If you are using this calculator for coursework, it can help you quickly test whether your manual setup is correct. If you are using it in a lab setting, it can serve as a rapid estimate before you move to more rigorous equilibrium modeling.
Authoritative Chemistry References
For deeper background and high-quality educational or reference material, review these sources:
- Chemistry LibreTexts for equilibrium and acid-base derivations.
- U.S. Environmental Protection Agency for water chemistry context and pH relevance.

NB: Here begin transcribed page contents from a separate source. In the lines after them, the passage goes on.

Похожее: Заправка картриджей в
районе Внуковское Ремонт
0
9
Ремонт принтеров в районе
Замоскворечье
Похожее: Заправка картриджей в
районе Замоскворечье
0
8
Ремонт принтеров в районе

- NIST Chemistry WebBook for authoritative chemical reference data.
Final Takeaway
To calculate Ka or Kb from pH, the key idea is simple: use the pH to determine the equilibrium concentration of H+ or OH-, then plug that value into the dissociation expression along with the initial concentration. For a weak acid, calculate [H+] from pH and use Ka = x² / (C – x). For a weak base, calculate pOH, then [OH-], and use Kb = x² / (C – x). Once you understand that workflow, most textbook and lab problems become much easier to solve accurately and confidently.